Here is a hard truth about the life of James, the teenage protagonist of Kindness for Weakness: his life sucks. He lives a broken life with a broken mother and her abusive boyfriend, who breaks James every chance he gets. James idolizes the physical prowess and swagger of his older brother, Louis, but Louis left their home and his life when Mom’s new boyfriend entered. James’s only refuge is in the books he reads and discusses with his teacher, Mr. Pfeffer. (Their relationship reminds me of the relationship between Leonard Peacock and his teacher Herr Silverman in Matthew Quick’s recent novel Forgive Me, Leonard Peacock, another sometimes sad book that owes no apologies for its ambiguous ending.)

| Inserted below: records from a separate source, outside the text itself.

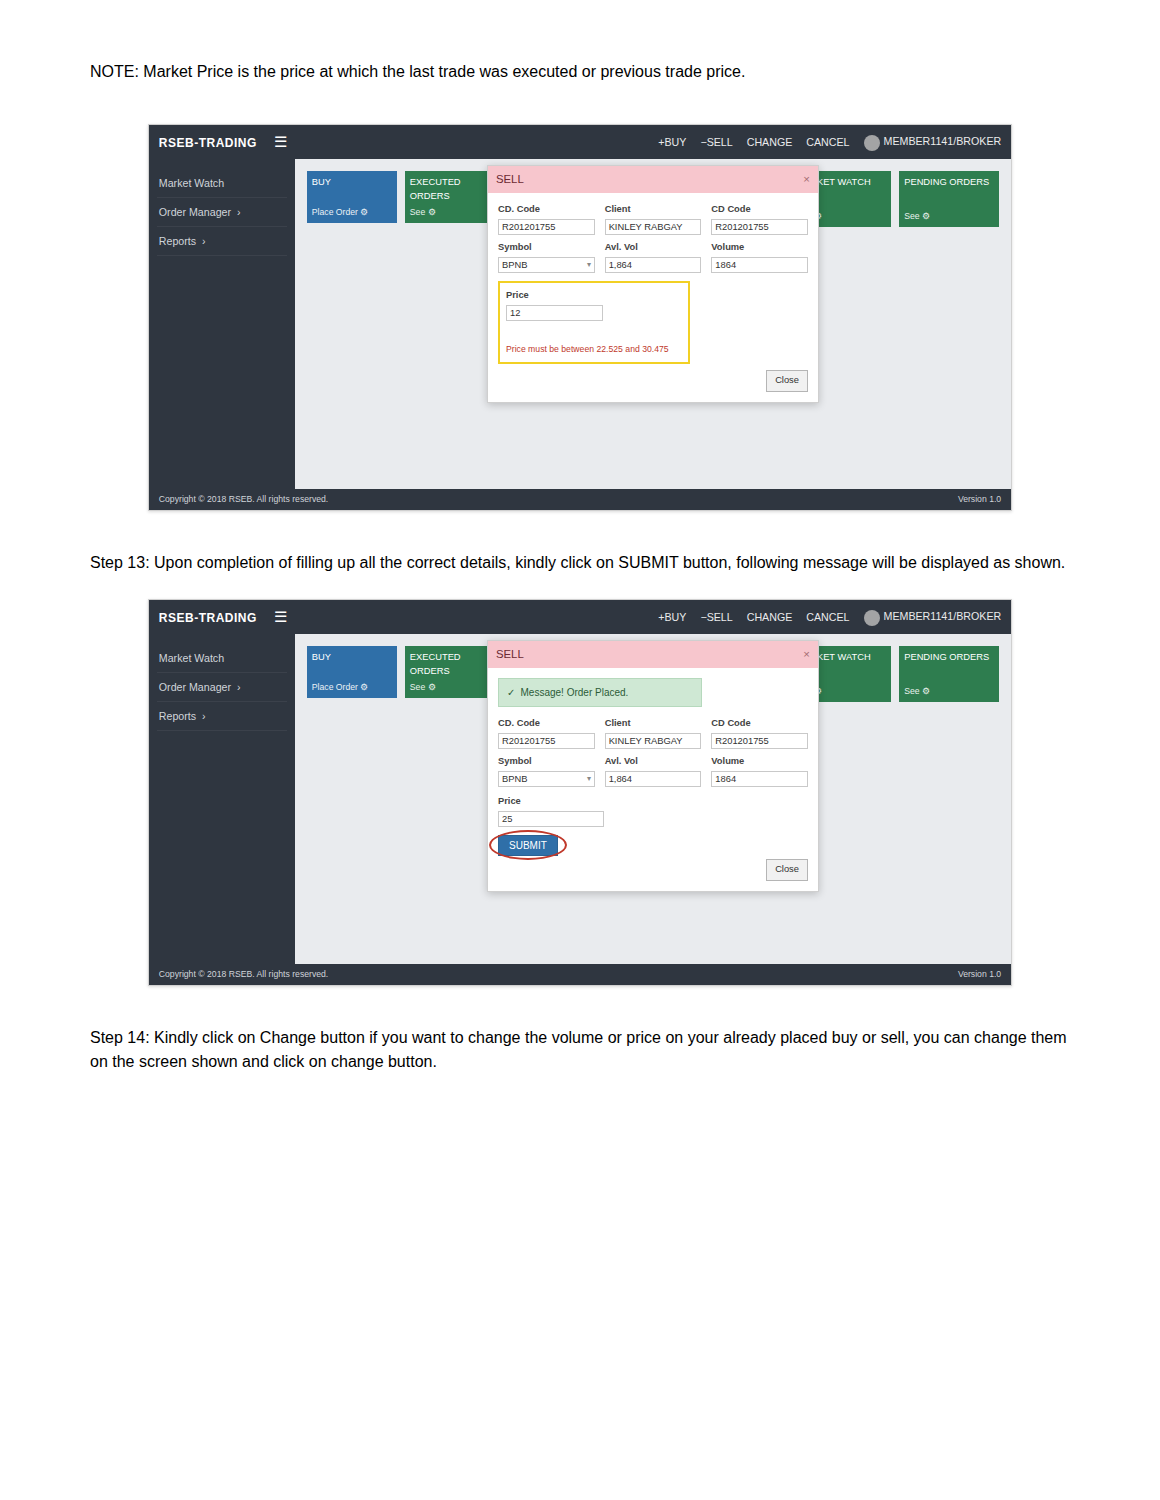NOTE: Market Price is the price at which the last trade was executed or previous trade price.
RSEB-TRADING ☰
+BUY −SELL CHANGE CANCEL MEMBER1141/BROKER
Market Watch
Order Manager ›
Reports ›
BUY
Place Order ⚙
EXECUTED ORDERS
See ⚙
MODIFICATION
MARKET WATCH
See ⚙
PENDING ORDERS
See ⚙
SELL ×
CD. Code
R201201755
Client
KINLEY RABGAY
CD Code
R201201755
Symbol
BPNB
Avl. Vol
1,864
Volume
1864
Price
12
Price must be between 22.525 and 30.475
Close
Copyright © 2018 RSEB. All rights reserved. Version 1.0
Step 13: Upon completion of filling up all the correct details, kindly click on SUBMIT button, following message will be displayed as shown.
RSEB-TRADING ☰
+BUY −SELL CHANGE CANCEL MEMBER1141/BROKER
Market Watch
Order Manager ›
Reports ›
BUY
Place Order ⚙
EXECUTED ORDERS
See ⚙
MODIFICATION
MARKET WATCH
See ⚙
PENDING ORDERS
See ⚙
SELL ×
✓ Message! Order Placed.
CD. Code
R201201755
Client
KINLEY RABGAY
CD Code
R201201755
Symbol
BPNB
Avl. Vol
1,864
Volume
1864
Price
25
SUBMIT
Close
Copyright © 2018 RSEB. All rights reserved. Version 1.0
Step 14: Kindly click on Change button if you want to change the volume or price on your already placed buy or sell, you can change them on the screen shown and click on change button.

When Louis re-enters James’s life, and offers him a job doing the handoffs for his meth sales, we can predict what happens next: James is arrested and sent to juvenile detention. But what happens to James at The Thomas C. Morton Jr. Residential Center is less than predictable. Life at Morton is often nasty and brutish, as are many of the residents and, sadly, several of the guards. Here James must face the dilemma too many young men face in the real world: How do we survive a brutish reality without losing our humanity? James is a decent kid, but how can he remain decent without corrupt guards and vicious fellow juvenile inmates taking advantage of his decency? In a context where any kindness is seen as weakness, is it possible to defeat the darkness without becoming the darkness?
As Goodman also writes, unapologetically, in his author’s note, “…in the face of violence, showing kindness requires tremendous strength, and is often punished severely. That’s a terrible point…but one that deserves close study.” Kindness for Weakness makes the terrible point powerfully, and we find a terrible beauty to James, in all of his human weakness. Highly recommended.